Il reato di dichiarazione fraudolenta mediante uso di fatture o altri documenti per operazioni inesistenti ha lo scopo di reprimere ogni divergenza tra la realtà dei rapporti commerciali e i relativi documenti contabili che ne conseguono.
In tema di evasione, il predetto reato assume una certa rilevanza in quanto finalizzato a consentire a terzi l'evasione delle imposte sui redditi o sul valore aggiunto, con la possibilità di conseguire un indebito rimborso o il riconoscimento di un credito d'imposta inesistente.
Di solito accade che chi emette una fattura falsa, intestandola a un soggetto terzo, si é prima accordato con lo stesso ovvero ha accolto la sua richiesta.
La condotta criminosa consiste nella consegna o spedizione del documento fiscale per operazioni inesistenti a un terzo potenziale utilizzatore, il quale non abbia partecipato alla realizzazione dello stesso, a prescindere dall'effettivo utilizzo del documento fiscale falso.
Sul punto, una consolidata Giurisprudenza di legittimità e di merito ravvede la fattispecie incriminatrice prevista dall'art. 2 del D.L.vo 74/2000 nei casi di inesistenza oggettiva dell'operazione, ossia quando la stessa non é stata mai posta in essere nella realtà; inesistenza relativa, che si ravvede ogni qualvolta l'operazione è stata posta in essere per quantitativi inferiori a quelli indicati in fattura; ultra fatturazione quantitativa, cioé quando la fattura attesta la cessioni di beni e/o servizi aventi un prezzo maggiore rispetto a quelli forniti.
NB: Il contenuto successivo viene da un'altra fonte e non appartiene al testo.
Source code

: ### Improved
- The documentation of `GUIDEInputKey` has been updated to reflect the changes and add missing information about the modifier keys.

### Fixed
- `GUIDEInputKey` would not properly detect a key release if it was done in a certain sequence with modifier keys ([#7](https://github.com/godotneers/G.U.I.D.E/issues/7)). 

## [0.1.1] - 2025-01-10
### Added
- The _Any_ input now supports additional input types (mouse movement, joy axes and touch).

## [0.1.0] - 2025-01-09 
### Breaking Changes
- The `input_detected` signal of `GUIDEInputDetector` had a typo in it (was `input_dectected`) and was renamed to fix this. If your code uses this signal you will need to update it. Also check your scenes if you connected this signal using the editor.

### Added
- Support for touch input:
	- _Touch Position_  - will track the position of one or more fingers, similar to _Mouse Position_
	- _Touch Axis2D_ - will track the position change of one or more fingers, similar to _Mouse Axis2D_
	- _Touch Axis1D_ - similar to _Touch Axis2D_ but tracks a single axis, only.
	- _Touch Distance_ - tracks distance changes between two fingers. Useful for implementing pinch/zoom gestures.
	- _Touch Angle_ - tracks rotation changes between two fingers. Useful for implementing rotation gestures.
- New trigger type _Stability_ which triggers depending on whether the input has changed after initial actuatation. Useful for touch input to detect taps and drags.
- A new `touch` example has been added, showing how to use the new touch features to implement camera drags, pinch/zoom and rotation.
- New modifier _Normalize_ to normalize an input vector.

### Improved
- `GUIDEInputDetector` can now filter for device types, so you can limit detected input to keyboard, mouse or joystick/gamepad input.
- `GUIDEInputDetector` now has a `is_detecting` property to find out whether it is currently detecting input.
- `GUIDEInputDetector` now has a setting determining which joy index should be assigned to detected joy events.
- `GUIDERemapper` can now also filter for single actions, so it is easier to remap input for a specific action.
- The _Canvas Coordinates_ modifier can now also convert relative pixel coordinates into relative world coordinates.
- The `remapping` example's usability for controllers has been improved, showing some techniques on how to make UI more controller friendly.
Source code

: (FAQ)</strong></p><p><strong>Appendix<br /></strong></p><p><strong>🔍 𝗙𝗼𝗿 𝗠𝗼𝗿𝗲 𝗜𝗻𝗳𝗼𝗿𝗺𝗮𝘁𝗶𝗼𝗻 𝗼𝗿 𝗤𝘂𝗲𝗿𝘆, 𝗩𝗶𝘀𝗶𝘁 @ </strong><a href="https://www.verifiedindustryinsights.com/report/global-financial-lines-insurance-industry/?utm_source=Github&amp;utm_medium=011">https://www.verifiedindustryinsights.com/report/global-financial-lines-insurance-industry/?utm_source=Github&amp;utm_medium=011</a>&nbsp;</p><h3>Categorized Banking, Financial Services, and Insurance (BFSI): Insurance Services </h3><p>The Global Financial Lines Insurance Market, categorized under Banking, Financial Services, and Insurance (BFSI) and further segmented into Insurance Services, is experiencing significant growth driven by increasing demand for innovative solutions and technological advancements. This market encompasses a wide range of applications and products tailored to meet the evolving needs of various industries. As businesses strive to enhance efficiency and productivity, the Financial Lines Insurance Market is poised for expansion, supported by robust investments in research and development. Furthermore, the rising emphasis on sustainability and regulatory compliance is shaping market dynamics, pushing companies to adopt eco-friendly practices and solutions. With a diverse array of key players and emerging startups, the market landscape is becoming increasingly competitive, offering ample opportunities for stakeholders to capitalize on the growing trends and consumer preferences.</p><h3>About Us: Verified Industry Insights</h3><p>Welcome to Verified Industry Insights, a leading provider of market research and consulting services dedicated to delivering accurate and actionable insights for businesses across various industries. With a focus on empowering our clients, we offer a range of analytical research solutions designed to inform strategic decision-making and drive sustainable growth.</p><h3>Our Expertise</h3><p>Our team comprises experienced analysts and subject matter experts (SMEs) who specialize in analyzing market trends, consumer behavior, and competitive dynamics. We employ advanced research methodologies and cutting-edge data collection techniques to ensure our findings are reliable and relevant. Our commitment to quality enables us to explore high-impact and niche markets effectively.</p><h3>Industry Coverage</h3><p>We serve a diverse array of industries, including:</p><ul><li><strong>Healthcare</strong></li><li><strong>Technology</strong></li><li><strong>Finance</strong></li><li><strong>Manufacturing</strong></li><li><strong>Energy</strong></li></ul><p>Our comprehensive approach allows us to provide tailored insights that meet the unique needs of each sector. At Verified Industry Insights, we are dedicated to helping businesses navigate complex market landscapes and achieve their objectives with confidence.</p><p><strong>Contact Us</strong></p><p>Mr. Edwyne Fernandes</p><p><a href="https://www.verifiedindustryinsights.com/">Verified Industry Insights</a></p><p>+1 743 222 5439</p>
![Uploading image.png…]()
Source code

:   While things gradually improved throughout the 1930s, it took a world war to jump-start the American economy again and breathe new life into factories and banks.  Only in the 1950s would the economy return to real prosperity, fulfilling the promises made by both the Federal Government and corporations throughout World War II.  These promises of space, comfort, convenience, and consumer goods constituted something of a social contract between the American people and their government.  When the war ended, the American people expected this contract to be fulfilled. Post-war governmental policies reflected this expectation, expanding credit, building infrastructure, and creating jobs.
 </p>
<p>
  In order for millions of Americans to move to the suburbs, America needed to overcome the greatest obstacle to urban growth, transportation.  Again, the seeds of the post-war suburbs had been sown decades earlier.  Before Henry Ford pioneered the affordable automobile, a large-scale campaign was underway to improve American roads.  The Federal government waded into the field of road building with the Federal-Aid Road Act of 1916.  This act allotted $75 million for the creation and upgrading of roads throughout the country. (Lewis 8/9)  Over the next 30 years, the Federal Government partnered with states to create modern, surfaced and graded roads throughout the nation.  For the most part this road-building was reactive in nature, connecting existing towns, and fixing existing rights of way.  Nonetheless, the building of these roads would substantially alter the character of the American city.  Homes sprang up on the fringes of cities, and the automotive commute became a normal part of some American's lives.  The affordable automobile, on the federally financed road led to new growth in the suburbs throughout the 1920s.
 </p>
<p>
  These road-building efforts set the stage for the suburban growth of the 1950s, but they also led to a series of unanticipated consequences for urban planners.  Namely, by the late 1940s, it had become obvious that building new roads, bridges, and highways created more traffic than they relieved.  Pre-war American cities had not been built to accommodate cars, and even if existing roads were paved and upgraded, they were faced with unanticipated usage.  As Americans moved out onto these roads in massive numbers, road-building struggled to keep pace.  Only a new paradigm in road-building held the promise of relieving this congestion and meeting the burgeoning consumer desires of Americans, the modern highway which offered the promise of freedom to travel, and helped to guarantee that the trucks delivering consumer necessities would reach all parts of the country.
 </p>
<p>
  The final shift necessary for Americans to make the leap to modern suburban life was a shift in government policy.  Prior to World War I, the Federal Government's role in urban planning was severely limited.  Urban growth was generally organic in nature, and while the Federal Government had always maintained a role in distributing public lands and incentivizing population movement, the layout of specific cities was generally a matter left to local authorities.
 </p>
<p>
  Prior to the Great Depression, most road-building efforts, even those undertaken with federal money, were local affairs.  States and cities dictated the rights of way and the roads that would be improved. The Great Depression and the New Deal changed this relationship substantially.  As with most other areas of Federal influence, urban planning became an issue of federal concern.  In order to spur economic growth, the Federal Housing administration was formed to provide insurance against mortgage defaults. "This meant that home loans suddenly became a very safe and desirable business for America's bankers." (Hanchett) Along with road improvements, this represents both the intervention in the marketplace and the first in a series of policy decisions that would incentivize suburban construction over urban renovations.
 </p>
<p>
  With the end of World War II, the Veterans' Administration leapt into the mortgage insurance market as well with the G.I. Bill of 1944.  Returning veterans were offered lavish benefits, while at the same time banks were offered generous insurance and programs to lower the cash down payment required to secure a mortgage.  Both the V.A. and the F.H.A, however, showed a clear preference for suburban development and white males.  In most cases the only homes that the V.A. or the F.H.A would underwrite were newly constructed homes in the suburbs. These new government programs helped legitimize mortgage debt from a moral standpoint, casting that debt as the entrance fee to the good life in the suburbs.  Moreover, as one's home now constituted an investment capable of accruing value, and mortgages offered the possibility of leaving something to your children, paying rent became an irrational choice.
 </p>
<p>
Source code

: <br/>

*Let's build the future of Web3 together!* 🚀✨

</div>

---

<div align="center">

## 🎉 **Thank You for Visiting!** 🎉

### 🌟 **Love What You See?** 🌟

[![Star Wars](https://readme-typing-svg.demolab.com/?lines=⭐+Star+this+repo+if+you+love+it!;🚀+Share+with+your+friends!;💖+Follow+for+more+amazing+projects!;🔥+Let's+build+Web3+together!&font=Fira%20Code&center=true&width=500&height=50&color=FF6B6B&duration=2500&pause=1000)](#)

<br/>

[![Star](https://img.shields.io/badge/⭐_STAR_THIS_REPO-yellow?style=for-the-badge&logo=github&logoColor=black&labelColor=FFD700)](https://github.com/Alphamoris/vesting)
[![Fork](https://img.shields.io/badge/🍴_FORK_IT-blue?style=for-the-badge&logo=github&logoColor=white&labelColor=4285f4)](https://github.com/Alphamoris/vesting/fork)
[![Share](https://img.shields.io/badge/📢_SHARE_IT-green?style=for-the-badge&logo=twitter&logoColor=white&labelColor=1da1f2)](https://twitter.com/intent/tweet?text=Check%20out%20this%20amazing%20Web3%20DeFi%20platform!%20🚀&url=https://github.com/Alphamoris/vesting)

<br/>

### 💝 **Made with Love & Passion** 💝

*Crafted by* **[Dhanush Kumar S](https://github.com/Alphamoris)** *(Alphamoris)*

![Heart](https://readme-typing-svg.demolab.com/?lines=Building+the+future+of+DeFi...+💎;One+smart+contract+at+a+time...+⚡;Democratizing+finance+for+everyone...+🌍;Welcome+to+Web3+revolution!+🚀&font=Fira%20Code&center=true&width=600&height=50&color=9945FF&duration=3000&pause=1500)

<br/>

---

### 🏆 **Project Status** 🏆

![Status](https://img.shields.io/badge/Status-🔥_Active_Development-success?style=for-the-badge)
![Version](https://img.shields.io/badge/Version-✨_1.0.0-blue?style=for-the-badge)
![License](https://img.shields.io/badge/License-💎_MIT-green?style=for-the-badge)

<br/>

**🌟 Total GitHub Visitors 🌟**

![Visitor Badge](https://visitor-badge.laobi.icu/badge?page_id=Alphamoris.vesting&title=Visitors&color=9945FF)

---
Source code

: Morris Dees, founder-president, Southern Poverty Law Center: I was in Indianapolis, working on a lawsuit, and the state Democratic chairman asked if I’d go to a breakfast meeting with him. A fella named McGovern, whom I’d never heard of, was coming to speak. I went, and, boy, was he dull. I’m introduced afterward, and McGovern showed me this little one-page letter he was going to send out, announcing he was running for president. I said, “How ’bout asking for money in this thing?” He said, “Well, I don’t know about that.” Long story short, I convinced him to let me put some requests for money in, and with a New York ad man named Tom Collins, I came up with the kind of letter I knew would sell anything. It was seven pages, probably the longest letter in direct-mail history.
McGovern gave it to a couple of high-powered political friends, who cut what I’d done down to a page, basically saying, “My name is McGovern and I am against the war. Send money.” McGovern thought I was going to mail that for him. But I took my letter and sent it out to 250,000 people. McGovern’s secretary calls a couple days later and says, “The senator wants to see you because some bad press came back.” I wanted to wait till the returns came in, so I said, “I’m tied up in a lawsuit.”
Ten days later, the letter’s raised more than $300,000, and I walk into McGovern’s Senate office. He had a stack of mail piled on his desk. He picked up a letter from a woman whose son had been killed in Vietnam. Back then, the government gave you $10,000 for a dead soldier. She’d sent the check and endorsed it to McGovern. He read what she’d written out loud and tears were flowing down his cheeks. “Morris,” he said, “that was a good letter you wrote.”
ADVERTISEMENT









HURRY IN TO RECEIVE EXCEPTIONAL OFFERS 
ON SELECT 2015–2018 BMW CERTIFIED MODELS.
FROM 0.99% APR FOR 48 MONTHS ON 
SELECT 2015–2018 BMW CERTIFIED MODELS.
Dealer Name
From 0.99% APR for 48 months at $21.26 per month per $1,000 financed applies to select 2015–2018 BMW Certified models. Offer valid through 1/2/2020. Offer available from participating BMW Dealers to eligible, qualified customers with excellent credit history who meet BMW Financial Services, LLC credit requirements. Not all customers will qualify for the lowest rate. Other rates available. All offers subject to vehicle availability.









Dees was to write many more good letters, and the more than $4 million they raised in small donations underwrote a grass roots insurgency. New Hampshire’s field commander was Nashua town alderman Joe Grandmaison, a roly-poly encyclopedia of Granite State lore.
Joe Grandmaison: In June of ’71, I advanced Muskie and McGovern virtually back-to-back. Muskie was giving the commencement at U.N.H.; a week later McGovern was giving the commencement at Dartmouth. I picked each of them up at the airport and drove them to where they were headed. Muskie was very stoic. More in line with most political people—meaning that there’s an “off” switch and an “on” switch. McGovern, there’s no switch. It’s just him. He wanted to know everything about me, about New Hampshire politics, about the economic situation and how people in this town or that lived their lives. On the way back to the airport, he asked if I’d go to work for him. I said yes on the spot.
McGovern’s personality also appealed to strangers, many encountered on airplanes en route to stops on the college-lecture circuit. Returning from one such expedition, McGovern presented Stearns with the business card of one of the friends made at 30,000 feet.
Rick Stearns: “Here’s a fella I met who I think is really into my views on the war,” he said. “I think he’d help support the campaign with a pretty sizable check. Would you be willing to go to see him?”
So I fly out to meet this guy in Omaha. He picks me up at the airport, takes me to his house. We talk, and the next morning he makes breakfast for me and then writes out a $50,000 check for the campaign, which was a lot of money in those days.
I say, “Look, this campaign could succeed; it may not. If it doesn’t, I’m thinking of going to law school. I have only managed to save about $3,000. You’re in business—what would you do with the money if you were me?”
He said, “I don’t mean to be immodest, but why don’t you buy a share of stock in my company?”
L'art. 9 del D.L.vo 74/2000 merita poi un approfondimento in tema di concorso di persone nel reato.
In particolare, l'art. 110 c.p. dispone che “ Quando più persone concorrono nel medesimo reato, ciascuna di esse soggiace alla pena per questo stabilita ”.
In sostanza, ciascun concorrente deve aver contribuito alla realizzazione materiale del fatto tramite una condotta esteriore.
In deroga a tale principio, il sopra indicato art. 9 stabilisce che non é punibile del reato di dichiarazione fraudolenta ex art. 2 D.L.vo 74/2000 chi concorre all'emissione delle fatture false, così come esclude il concorso dell'utilizzatore delle fatture false nel reato di emissione delle stesse di cui all'art. 8 D.L.vo 74/2000.
In ultima analisi, non si può non fare una cenno ai termini di prescrizione dei reati in materia di imposte sui redditi e sul valore aggiunto.
Il D.L.vo 74/2000 richiama integralmente i principi generali di cui agli artt. 157 e ss. c.p per i quali “ la prescrizione estingue il reato decorso il tempo corrispondente al massimo della pena edittale stabilita dalla legge e comunque un tempo non inferiore a sei anni se si tratta di delitto....”
L'unica modifica é stata introdotta dalla legge 14.09.2011 n.148 che ha inserito il comma 1 bis all'art. 17 D.L.vo 74/2000 per il quale “ i termini di prescrizione per i delitti previsti dagli articoli da 2 a 10 del presente decreto sono elevati di un terzo.”
In sostanza, i reati in materia di imposte sui redditi e sul valore aggiunto si prescrivono in otto anni, qualora non siano intervenuti atti interruttivi.
Nei casi di specie, recentemente lo studio legale GNV é stato in grado di smontare abilmente un'ipotesi accusatoria di fatturazione relativa ad operazioni inesistenti attraverso la produzione in giudizio di una dettagliata e copiosa documentazione contabile di tracciabilità del materiale fornito, a prezzi di mercato congrui, suffragata dalle stesse bolle di consegna della merce e da quanto dichiarato dai testimoni escussi durante l'istruttoria dibattimentale di un processo penale incardinato innanzi al Tribunale monocratico di Pavia, conclusosi con una sentenza di assoluzione con formula piena nei confronti del proprio assistito.